<<<<
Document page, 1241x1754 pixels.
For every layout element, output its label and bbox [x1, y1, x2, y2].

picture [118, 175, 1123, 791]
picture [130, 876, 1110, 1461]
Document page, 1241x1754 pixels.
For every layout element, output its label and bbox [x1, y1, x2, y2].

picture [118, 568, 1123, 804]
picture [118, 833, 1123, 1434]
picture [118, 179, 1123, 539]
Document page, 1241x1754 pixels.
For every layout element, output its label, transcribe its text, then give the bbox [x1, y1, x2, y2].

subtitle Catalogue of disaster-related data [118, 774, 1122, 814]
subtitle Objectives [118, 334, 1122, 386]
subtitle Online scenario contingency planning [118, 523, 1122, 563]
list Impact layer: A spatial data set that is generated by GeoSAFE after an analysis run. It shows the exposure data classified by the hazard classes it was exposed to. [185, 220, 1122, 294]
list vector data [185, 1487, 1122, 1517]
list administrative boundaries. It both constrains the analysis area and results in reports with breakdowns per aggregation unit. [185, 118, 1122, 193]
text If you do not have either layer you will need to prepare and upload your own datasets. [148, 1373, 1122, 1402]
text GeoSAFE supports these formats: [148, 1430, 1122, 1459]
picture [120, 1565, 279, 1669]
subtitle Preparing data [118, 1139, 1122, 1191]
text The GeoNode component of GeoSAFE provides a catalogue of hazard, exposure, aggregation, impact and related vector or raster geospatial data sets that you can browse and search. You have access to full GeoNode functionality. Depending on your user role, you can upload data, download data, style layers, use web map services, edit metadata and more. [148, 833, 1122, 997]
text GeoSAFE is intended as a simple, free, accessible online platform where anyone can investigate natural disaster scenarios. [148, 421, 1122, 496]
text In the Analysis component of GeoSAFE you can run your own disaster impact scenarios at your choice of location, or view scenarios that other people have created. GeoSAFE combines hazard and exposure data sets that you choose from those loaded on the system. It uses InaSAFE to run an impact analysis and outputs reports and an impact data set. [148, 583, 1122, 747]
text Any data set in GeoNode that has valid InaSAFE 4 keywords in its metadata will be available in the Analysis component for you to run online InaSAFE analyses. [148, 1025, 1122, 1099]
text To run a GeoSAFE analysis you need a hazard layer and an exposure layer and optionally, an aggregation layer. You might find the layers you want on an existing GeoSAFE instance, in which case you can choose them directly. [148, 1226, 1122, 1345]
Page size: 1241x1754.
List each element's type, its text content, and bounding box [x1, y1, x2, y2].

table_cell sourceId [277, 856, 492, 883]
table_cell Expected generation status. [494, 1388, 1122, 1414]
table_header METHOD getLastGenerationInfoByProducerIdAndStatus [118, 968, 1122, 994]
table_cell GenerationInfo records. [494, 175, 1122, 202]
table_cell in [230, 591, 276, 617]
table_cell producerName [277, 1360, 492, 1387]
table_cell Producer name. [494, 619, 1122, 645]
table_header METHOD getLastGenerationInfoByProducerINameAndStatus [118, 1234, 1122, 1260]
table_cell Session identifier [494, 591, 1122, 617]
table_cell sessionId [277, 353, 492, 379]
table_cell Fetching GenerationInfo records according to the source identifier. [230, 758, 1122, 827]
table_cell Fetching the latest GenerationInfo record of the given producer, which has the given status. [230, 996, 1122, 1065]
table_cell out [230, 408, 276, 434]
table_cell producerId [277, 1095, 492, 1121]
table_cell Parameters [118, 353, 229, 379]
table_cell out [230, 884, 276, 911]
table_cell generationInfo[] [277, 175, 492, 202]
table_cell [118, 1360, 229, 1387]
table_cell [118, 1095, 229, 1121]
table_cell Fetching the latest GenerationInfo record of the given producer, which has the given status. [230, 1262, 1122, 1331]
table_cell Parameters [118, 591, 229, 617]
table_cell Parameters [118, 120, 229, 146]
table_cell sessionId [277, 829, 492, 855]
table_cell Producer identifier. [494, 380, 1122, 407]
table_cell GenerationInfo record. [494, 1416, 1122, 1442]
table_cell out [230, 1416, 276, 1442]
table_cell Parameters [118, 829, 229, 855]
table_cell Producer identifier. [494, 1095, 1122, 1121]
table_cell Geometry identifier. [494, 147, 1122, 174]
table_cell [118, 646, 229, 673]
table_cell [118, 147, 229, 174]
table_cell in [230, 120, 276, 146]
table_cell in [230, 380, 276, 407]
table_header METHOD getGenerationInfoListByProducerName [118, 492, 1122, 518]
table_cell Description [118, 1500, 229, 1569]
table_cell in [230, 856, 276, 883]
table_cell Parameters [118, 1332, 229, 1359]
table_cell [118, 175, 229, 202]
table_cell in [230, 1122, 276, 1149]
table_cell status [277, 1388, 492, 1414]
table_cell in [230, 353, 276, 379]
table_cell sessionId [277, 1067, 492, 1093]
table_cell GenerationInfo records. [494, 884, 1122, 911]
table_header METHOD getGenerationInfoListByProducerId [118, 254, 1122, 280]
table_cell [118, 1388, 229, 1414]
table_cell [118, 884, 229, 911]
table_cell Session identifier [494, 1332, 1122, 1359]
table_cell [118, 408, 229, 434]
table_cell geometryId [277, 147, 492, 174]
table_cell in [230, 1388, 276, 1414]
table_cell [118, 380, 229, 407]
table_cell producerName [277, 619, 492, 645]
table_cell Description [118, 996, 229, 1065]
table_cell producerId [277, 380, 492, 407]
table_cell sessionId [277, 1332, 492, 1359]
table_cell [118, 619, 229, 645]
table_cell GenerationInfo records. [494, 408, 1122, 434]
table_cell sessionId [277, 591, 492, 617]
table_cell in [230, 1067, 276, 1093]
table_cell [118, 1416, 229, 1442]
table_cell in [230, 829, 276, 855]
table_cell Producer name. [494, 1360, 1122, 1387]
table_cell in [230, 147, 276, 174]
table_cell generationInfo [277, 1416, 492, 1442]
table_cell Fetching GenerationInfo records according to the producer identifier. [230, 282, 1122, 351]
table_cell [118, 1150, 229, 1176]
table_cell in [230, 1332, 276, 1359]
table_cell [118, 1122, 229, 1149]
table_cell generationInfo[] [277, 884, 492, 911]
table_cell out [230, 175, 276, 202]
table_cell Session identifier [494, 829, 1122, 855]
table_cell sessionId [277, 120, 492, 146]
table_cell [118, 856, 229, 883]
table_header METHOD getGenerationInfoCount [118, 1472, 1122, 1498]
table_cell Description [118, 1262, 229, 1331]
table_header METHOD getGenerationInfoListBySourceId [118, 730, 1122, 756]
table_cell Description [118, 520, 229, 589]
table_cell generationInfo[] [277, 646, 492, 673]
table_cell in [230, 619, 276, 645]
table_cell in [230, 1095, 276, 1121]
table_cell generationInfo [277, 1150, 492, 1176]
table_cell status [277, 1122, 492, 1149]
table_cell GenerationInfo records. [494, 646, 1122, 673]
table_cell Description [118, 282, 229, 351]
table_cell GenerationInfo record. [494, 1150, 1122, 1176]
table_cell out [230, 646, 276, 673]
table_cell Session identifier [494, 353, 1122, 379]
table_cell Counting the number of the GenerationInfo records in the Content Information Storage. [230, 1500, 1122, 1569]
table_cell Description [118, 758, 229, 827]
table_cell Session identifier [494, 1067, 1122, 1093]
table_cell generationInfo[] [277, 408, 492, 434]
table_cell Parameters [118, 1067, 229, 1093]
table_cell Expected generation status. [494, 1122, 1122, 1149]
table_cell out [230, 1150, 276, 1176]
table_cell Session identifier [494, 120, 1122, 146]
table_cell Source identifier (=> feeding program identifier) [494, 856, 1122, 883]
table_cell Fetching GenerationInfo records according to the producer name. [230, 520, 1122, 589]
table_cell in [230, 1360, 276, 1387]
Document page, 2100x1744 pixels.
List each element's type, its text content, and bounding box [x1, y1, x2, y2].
>>>>
* [Problem details]: Lay out all of the rows above as a Markdown table with two columns, "No." and "Row", numbering each row and leaving out the blank ones.

* [Task response]:
| No. | Row |
|---|---|
| 1 | Document page, 1241x1754 pixels. |
| 2 | For every layout element, output its label and bbox [x1, y1, x2, y2]. |
| 3 | picture [118, 175, 1123, 791] |
| 4 | picture [130, 876, 1110, 1461] |
| 5 | Document page, 1241x1754 pixels. |
| 6 | For every layout element, output its label and bbox [x1, y1, x2, y2]. |
| 7 | picture [118, 568, 1123, 804] |
| 8 | picture [118, 833, 1123, 1434] |
| 9 | picture [118, 179, 1123, 539] |
| 10 | Document page, 1241x1754 pixels. |
| 11 | For every layout element, output its label, transcribe its text, then give the bbox [x1, y1, x2, y2]. |
| 12 | subtitle Catalogue of disaster-related data [118, 774, 1122, 814] |
| 13 | subtitle Objectives [118, 334, 1122, 386] |
| 14 | subtitle Online scenario contingency planning [118, 523, 1122, 563] |
| 15 | list Impact layer: A spatial data set that is generated by GeoSAFE after an analysis run. It shows the exposure data classified by the hazard classes it was exposed to. [185, 220, 1122, 294] |
| 16 | list vector data [185, 1487, 1122, 1517] |
| 17 | list administrative boundaries. It both constrains the analysis area and results in reports with breakdowns per aggregation unit. [185, 118, 1122, 193] |
| 18 | text If you do not have either layer you will need to prepare and upload your own datasets. [148, 1373, 1122, 1402] |
| 19 | text GeoSAFE supports these formats: [148, 1430, 1122, 1459] |
| 20 | picture [120, 1565, 279, 1669] |
| 21 | subtitle Preparing data [118, 1139, 1122, 1191] |
| 22 | text The GeoNode component of GeoSAFE provides a catalogue of hazard, exposure, aggregation, impact and related vector or raster geospatial data sets that you can browse and search. You have access to full GeoNode functionality. Depending on your user role, you can upload data, download data, style layers, use web map services, edit metadata and more. [148, 833, 1122, 997] |
| 23 | text GeoSAFE is intended as a simple, free, accessible online platform where anyone can investigate natural disaster scenarios. [148, 421, 1122, 496] |
| 24 | text In the Analysis component of GeoSAFE you can run your own disaster impact scenarios at your choice of location, or view scenarios that other people have created. GeoSAFE combines hazard and exposure data sets that you choose from those loaded on the system. It uses InaSAFE to run an impact analysis and outputs reports and an impact data set. [148, 583, 1122, 747] |
| 25 | text Any data set in GeoNode that has valid InaSAFE 4 keywords in its metadata will be available in the Analysis component for you to run online InaSAFE analyses. [148, 1025, 1122, 1099] |
| 26 | text To run a GeoSAFE analysis you need a hazard layer and an exposure layer and optionally, an aggregation layer. You might find the layers you want on an existing GeoSAFE instance, in which case you can choose them directly. [148, 1226, 1122, 1345] |
| 27 | Page size: 1241x1754. |
| 28 | List each element's type, its text content, and bounding box [x1, y1, x2, y2]. |
| 29 | table_cell sourceId [277, 856, 492, 883] |
| 30 | table_cell Expected generation status. [494, 1388, 1122, 1414] |
| 31 | table_header METHOD getLastGenerationInfoByProducerIdAndStatus [118, 968, 1122, 994] |
| 32 | table_cell GenerationInfo records. [494, 175, 1122, 202] |
| 33 | table_cell in [230, 591, 276, 617] |
| 34 | table_cell producerName [277, 1360, 492, 1387] |
| 35 | table_cell Producer name. [494, 619, 1122, 645] |
| 36 | table_header METHOD getLastGenerationInfoByProducerINameAndStatus [118, 1234, 1122, 1260] |
| 37 | table_cell Session identifier [494, 591, 1122, 617] |
| 38 | table_cell sessionId [277, 353, 492, 379] |
| 39 | table_cell Fetching GenerationInfo records according to the source identifier. [230, 758, 1122, 827] |
| 40 | table_cell Fetching the latest GenerationInfo record of the given producer, which has the given status. [230, 996, 1122, 1065] |
| 41 | table_cell out [230, 408, 276, 434] |
| 42 | table_cell producerId [277, 1095, 492, 1121] |
| 43 | table_cell Parameters [118, 353, 229, 379] |
| 44 | table_cell out [230, 884, 276, 911] |
| 45 | table_cell generationInfo[] [277, 175, 492, 202] |
| 46 | table_cell [118, 1360, 229, 1387] |
| 47 | table_cell [118, 1095, 229, 1121] |
| 48 | table_cell Fetching the latest GenerationInfo record of the given producer, which has the given status. [230, 1262, 1122, 1331] |
| 49 | table_cell Parameters [118, 591, 229, 617] |
| 50 | table_cell Parameters [118, 120, 229, 146] |
| 51 | table_cell sessionId [277, 829, 492, 855] |
| 52 | table_cell Producer identifier. [494, 380, 1122, 407] |
| 53 | table_cell GenerationInfo record. [494, 1416, 1122, 1442] |
| 54 | table_cell out [230, 1416, 276, 1442] |
| 55 | table_cell Parameters [118, 829, 229, 855] |
| 56 | table_cell Producer identifier. [494, 1095, 1122, 1121] |
| 57 | table_cell Geometry identifier. [494, 147, 1122, 174] |
| 58 | table_cell [118, 646, 229, 673] |
| 59 | table_cell [118, 147, 229, 174] |
| 60 | table_cell in [230, 120, 276, 146] |
| 61 | table_cell in [230, 380, 276, 407] |
| 62 | table_header METHOD getGenerationInfoListByProducerName [118, 492, 1122, 518] |
| 63 | table_cell Description [118, 1500, 229, 1569] |
| 64 | table_cell in [230, 856, 276, 883] |
| 65 | table_cell Parameters [118, 1332, 229, 1359] |
| 66 | table_cell [118, 175, 229, 202] |
| 67 | table_cell in [230, 1122, 276, 1149] |
| 68 | table_cell status [277, 1388, 492, 1414] |
| 69 | table_cell in [230, 353, 276, 379] |
| 70 | table_cell sessionId [277, 1067, 492, 1093] |
| 71 | table_cell GenerationInfo records. [494, 884, 1122, 911] |
| 72 | table_header METHOD getGenerationInfoListByProducerId [118, 254, 1122, 280] |
| 73 | table_cell [118, 1388, 229, 1414] |
| 74 | table_cell [118, 884, 229, 911] |
| 75 | table_cell Session identifier [494, 1332, 1122, 1359] |
| 76 | table_cell [118, 408, 229, 434] |
| 77 | table_cell geometryId [277, 147, 492, 174] |
| 78 | table_cell in [230, 1388, 276, 1414] |
| 79 | table_cell [118, 380, 229, 407] |
| 80 | table_cell producerName [277, 619, 492, 645] |
| 81 | table_cell Description [118, 996, 229, 1065] |
| 82 | table_cell producerId [277, 380, 492, 407] |
| 83 | table_cell sessionId [277, 1332, 492, 1359] |
| 84 | table_cell [118, 619, 229, 645] |
| 85 | table_cell GenerationInfo records. [494, 408, 1122, 434] |
| 86 | table_cell sessionId [277, 591, 492, 617] |
| 87 | table_cell in [230, 1067, 276, 1093] |
| 88 | table_cell [118, 1416, 229, 1442] |
| 89 | table_cell in [230, 829, 276, 855] |
| 90 | table_cell Producer name. [494, 1360, 1122, 1387] |
| 91 | table_cell in [230, 147, 276, 174] |
| 92 | table_cell generationInfo [277, 1416, 492, 1442] |
| 93 | table_cell Fetching GenerationInfo records according to the producer identifier. [230, 282, 1122, 351] |
| 94 | table_cell [118, 1150, 229, 1176] |
| 95 | table_cell in [230, 1332, 276, 1359] |
| 96 | table_cell [118, 1122, 229, 1149] |
| 97 | table_cell generationInfo[] [277, 884, 492, 911] |
| 98 | table_cell out [230, 175, 276, 202] |
| 99 | table_cell Session identifier [494, 829, 1122, 855] |
| 100 | table_cell sessionId [277, 120, 492, 146] |
| 101 | table_cell [118, 856, 229, 883] |
| 102 | table_header METHOD getGenerationInfoCount [118, 1472, 1122, 1498] |
| 103 | table_cell Description [118, 1262, 229, 1331] |
| 104 | table_header METHOD getGenerationInfoListBySourceId [118, 730, 1122, 756] |
| 105 | table_cell Description [118, 520, 229, 589] |
| 106 | table_cell generationInfo[] [277, 646, 492, 673] |
| 107 | table_cell in [230, 619, 276, 645] |
| 108 | table_cell in [230, 1095, 276, 1121] |
| 109 | table_cell generationInfo [277, 1150, 492, 1176] |
| 110 | table_cell status [277, 1122, 492, 1149] |
| 111 | table_cell GenerationInfo records. [494, 646, 1122, 673] |
| 112 | table_cell Description [118, 282, 229, 351] |
| 113 | table_cell GenerationInfo record. [494, 1150, 1122, 1176] |
| 114 | table_cell out [230, 646, 276, 673] |
| 115 | table_cell Session identifier [494, 353, 1122, 379] |
| 116 | table_cell Counting the number of the GenerationInfo records in the Content Information Storage. [230, 1500, 1122, 1569] |
| 117 | table_cell Description [118, 758, 229, 827] |
| 118 | table_cell Session identifier [494, 1067, 1122, 1093] |
| 119 | table_cell generationInfo[] [277, 408, 492, 434] |
| 120 | table_cell Parameters [118, 1067, 229, 1093] |
| 121 | table_cell Expected generation status. [494, 1122, 1122, 1149] |
| 122 | table_cell out [230, 1150, 276, 1176] |
| 123 | table_cell Session identifier [494, 120, 1122, 146] |
| 124 | table_cell Source identifier (=> feeding program identifier) [494, 856, 1122, 883] |
| 125 | table_cell Fetching GenerationInfo records according to the producer name. [230, 520, 1122, 589] |
| 126 | table_cell in [230, 1360, 276, 1387] |
| 127 | Document page, 2100x1744 pixels. |
| 128 | List each element's type, its text content, and bounding box [x1, y1, x2, y2]. |